We have introduced the formula of a linear regression

\[\widehat{\boldsymbol \beta} = (\mathbf{X}^\text{T} \mathbf{X})^{-1}\mathbf{X}^\text{T} \mathbf{y}\]

Let’s use the realestate data as an example. The data can be obtained from our course website. Here, \(\mathbf{X}\) is the design matrix with 414 observations and 4 columns: a column of 1 as the intercept, and age, distance and stores. \(\mathbf{y}\) is the outcome vector of price.

  1. [15 points] Write an R code to properly define both \(\mathbf{X}\) and \(\mathbf{y}\), and then perform the linear regression using the above formula. You cannot use lm() for this step. Report your \(\hat \beta\). After getting your answer, compare that with the fitted coefficients from the lm() function.

  2. [10 pts] Split your data into two parts: a testing data that contains 100 observations, and the rest as training data. Use the following code to generate the ids for the testing data. Use your previous code to fit a linear regression model (predict price with age, distance and stores), and then calculate the prediction error on the testing data. Report your (mean) training error and testing (prediction) error: \[\begin{align} \text{Training Error} =& \frac{1}{n_\text{train}} \sum_{i \in \text{Train}} (y_i - \hat y_i)^2 \\ \text{Testing Error} =& \frac{1}{n_\text{test}} \sum_{i \in \text{Test}} (y_i - \hat y_i)^2 \end{align}\] Here \(y_i\) is the original \(y\) value and \(\hat y_i\) is the fitted (for training data) or predicted (for testing data) value. Which one do you expect to be larger, and why? After carrying out your analysis, does the result matches your expectation? If not, what could be the causes?

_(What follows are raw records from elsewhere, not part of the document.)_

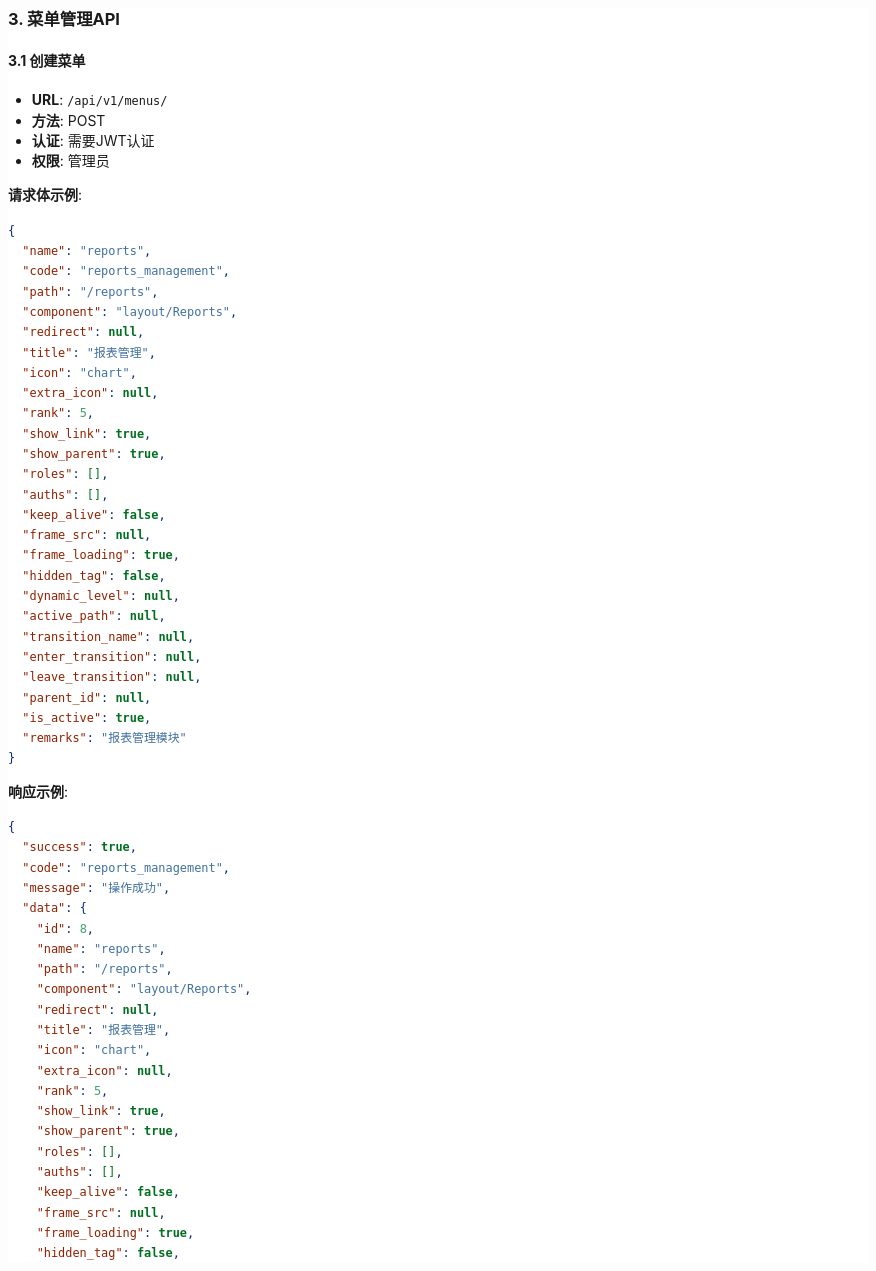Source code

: ### 3. 菜单管理API

#### 3.1 创建菜单

- **URL**: `/api/v1/menus/`
- **方法**: POST
- **认证**: 需要JWT认证
- **权限**: 管理员

**请求体示例**:

```json
{
  "name": "reports",
  "code": "reports_management",
  "path": "/reports",
  "component": "layout/Reports",
  "redirect": null,
  "title": "报表管理",
  "icon": "chart",
  "extra_icon": null,
  "rank": 5,
  "show_link": true,
  "show_parent": true,
  "roles": [],
  "auths": [],
  "keep_alive": false,
  "frame_src": null,
  "frame_loading": true,
  "hidden_tag": false,
  "dynamic_level": null,
  "active_path": null,
  "transition_name": null,
  "enter_transition": null,
  "leave_transition": null,
  "parent_id": null,
  "is_active": true,
  "remarks": "报表管理模块"
}
```

**响应示例**:

```json
{
  "success": true,
  "code": "reports_management",
  "message": "操作成功",
  "data": {
    "id": 8,
    "name": "reports",
    "path": "/reports",
    "component": "layout/Reports",
    "redirect": null,
    "title": "报表管理",
    "icon": "chart",
    "extra_icon": null,
    "rank": 5,
    "show_link": true,
    "show_parent": true,
    "roles": [],
    "auths": [],
    "keep_alive": false,
    "frame_src": null,
    "frame_loading": true,
    "hidden_tag": false,
```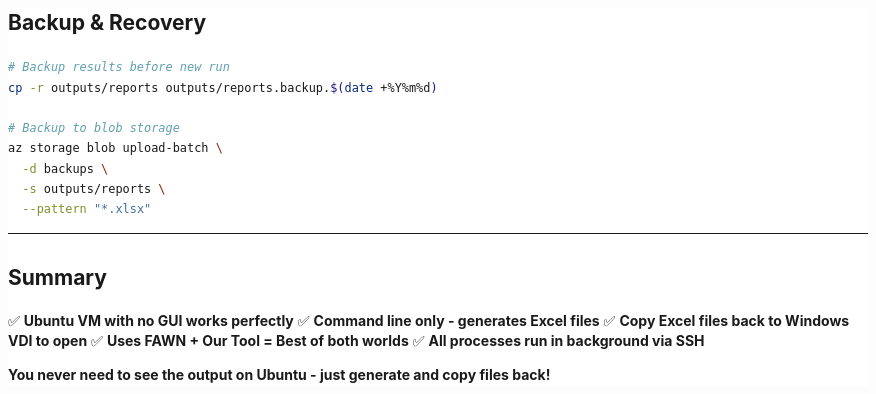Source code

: 
## Backup & Recovery

```bash
# Backup results before new run
cp -r outputs/reports outputs/reports.backup.$(date +%Y%m%d)

# Backup to blob storage
az storage blob upload-batch \
  -d backups \
  -s outputs/reports \
  --pattern "*.xlsx"
```

---

## Summary

✅ **Ubuntu VM with no GUI works perfectly**
✅ **Command line only - generates Excel files**
✅ **Copy Excel files back to Windows VDI to open**
✅ **Uses FAWN + Our Tool = Best of both worlds**
✅ **All processes run in background via SSH**

**You never need to see the output on Ubuntu - just generate and copy files back!**
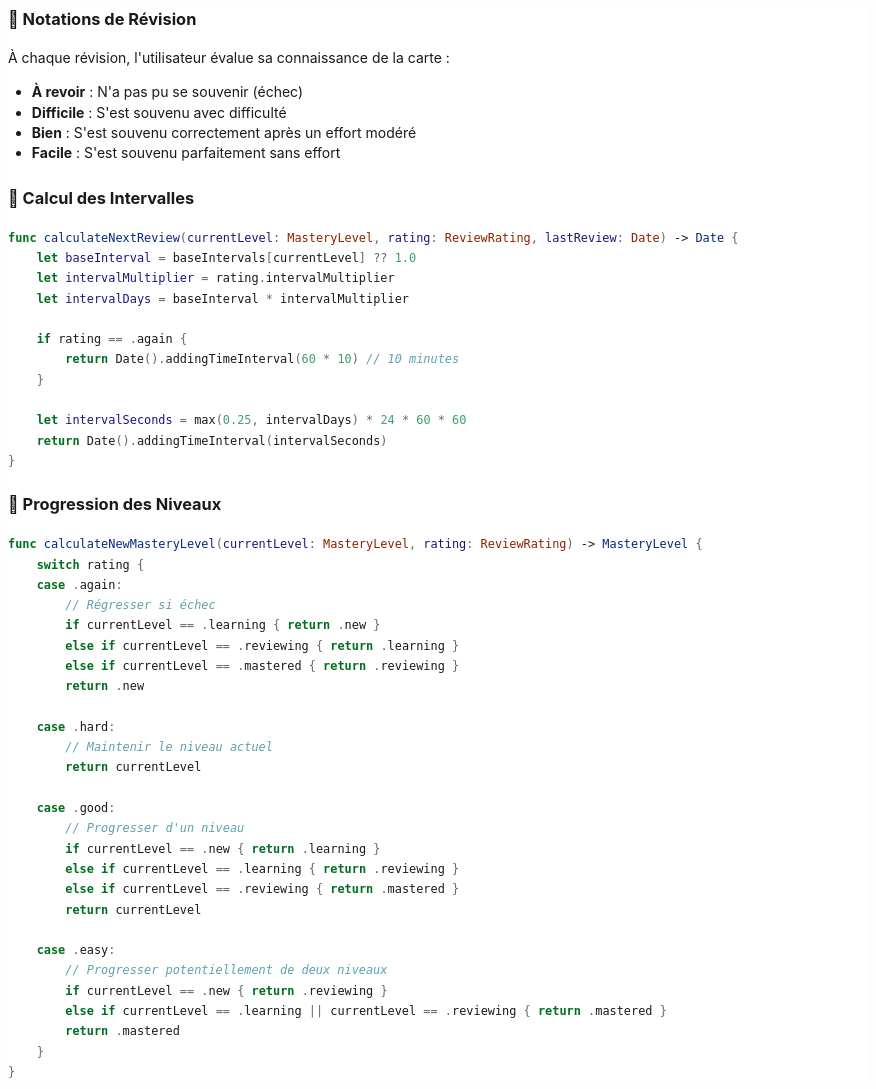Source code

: ### 🔹 Notations de Révision
À chaque révision, l'utilisateur évalue sa connaissance de la carte :
- **À revoir** : N'a pas pu se souvenir (échec)
- **Difficile** : S'est souvenu avec difficulté
- **Bien** : S'est souvenu correctement après un effort modéré
- **Facile** : S'est souvenu parfaitement sans effort

### 🔹 Calcul des Intervalles
```swift
func calculateNextReview(currentLevel: MasteryLevel, rating: ReviewRating, lastReview: Date) -> Date {
    let baseInterval = baseIntervals[currentLevel] ?? 1.0
    let intervalMultiplier = rating.intervalMultiplier
    let intervalDays = baseInterval * intervalMultiplier
    
    if rating == .again {
        return Date().addingTimeInterval(60 * 10) // 10 minutes
    }
    
    let intervalSeconds = max(0.25, intervalDays) * 24 * 60 * 60
    return Date().addingTimeInterval(intervalSeconds)
}
```

### 🔹 Progression des Niveaux
```swift
func calculateNewMasteryLevel(currentLevel: MasteryLevel, rating: ReviewRating) -> MasteryLevel {
    switch rating {
    case .again:
        // Régresser si échec
        if currentLevel == .learning { return .new }
        else if currentLevel == .reviewing { return .learning }
        else if currentLevel == .mastered { return .reviewing }
        return .new
        
    case .hard:
        // Maintenir le niveau actuel
        return currentLevel
        
    case .good:
        // Progresser d'un niveau
        if currentLevel == .new { return .learning }
        else if currentLevel == .learning { return .reviewing }
        else if currentLevel == .reviewing { return .mastered }
        return currentLevel
        
    case .easy:
        // Progresser potentiellement de deux niveaux
        if currentLevel == .new { return .reviewing }
        else if currentLevel == .learning || currentLevel == .reviewing { return .mastered }
        return .mastered
    }
}
```
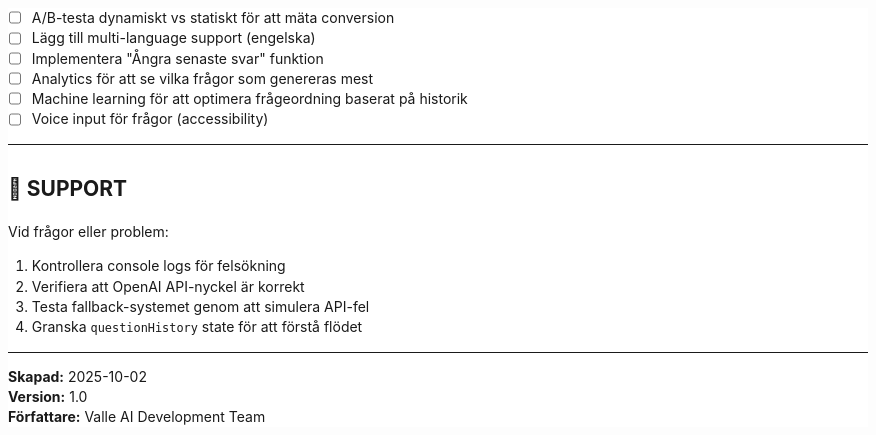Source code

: - [ ] A/B-testa dynamiskt vs statiskt för att mäta conversion
- [ ] Lägg till multi-language support (engelska)
- [ ] Implementera "Ångra senaste svar" funktion
- [ ] Analytics för att se vilka frågor som genereras mest
- [ ] Machine learning för att optimera frågeordning baserat på historik
- [ ] Voice input för frågor (accessibility)

---

## 🤝 SUPPORT

Vid frågor eller problem:
1. Kontrollera console logs för felsökning
2. Verifiera att OpenAI API-nyckel är korrekt
3. Testa fallback-systemet genom att simulera API-fel
4. Granska `questionHistory` state för att förstå flödet

---

**Skapad:** 2025-10-02  
**Version:** 1.0  
**Författare:** Valle AI Development Team

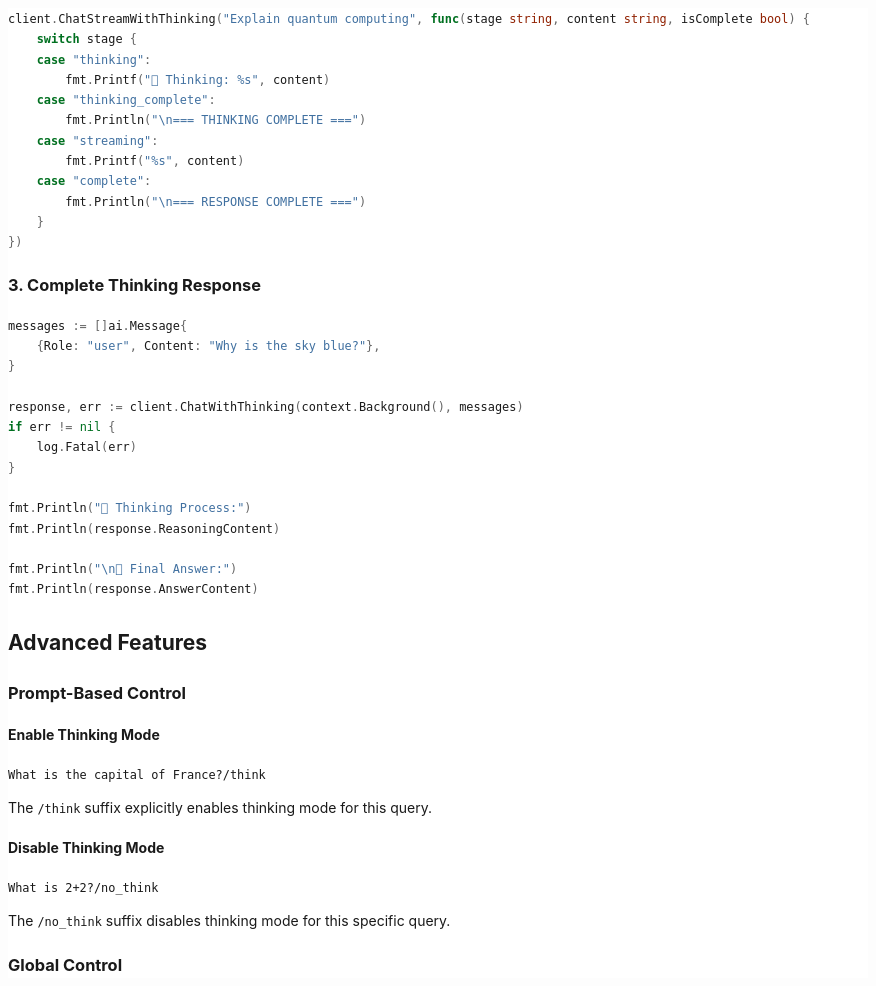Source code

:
 ```go
client.ChatStreamWithThinking("Explain quantum computing", func(stage string, content string, isComplete bool) {
    switch stage {
    case "thinking":
        fmt.Printf("🤔 Thinking: %s", content)
    case "thinking_complete":
        fmt.Println("\n=== THINKING COMPLETE ===")
    case "streaming":
        fmt.Printf("%s", content)
    case "complete":
        fmt.Println("\n=== RESPONSE COMPLETE ===")
    }
})
```

### 3. Complete Thinking Response

```go
messages := []ai.Message{
    {Role: "user", Content: "Why is the sky blue?"},
}

response, err := client.ChatWithThinking(context.Background(), messages)
if err != nil {
    log.Fatal(err)
}

fmt.Println("🤔 Thinking Process:")
fmt.Println(response.ReasoningContent)

fmt.Println("\n💬 Final Answer:")
fmt.Println(response.AnswerContent)
```

## Advanced Features

### Prompt-Based Control

#### Enable Thinking Mode
```
What is the capital of France?/think
```
The `/think` suffix explicitly enables thinking mode for this query.

#### Disable Thinking Mode
```
What is 2+2?/no_think
```
The `/no_think` suffix disables thinking mode for this specific query.

### Global Control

  realestate = read.csv("realestate.csv", row.names = 1)
  # generate the indices for the testing data
  set.seed(432)
  test_idx = sample(nrow(realestate), 100)
  1. [10 points] Alternatively, you can always use built-in functions to fit linear regression. Setup your code to perform a step-wise linear regression using the step() function (using all covariates). Choose one among the AIC/BIC/Cp criterion to select the best model. For the step() function, you can use any configuration you like, such as direction etc. You should still use the same trainning and testing ids defined previously. Report your best model, trainning error and testing error.

Question 3 (Optimizing a Univariate Function)

Consider minimizing the following function:

\[f(x) = \exp(x) - 2.5 \times (x + 6)^2 - 0.05 \times x^3\]

  1. [10 Points] Write a function f_obj(x) that calculates this objective function. Plot this function on the domain \(x \in [-40, 7]\).

  2. [10 Points] Use the optim() function to solve this optimization problem. Use method = "BFGS". Try two initial points: -15 and 0. Report Are the solutions you obtained different? Why?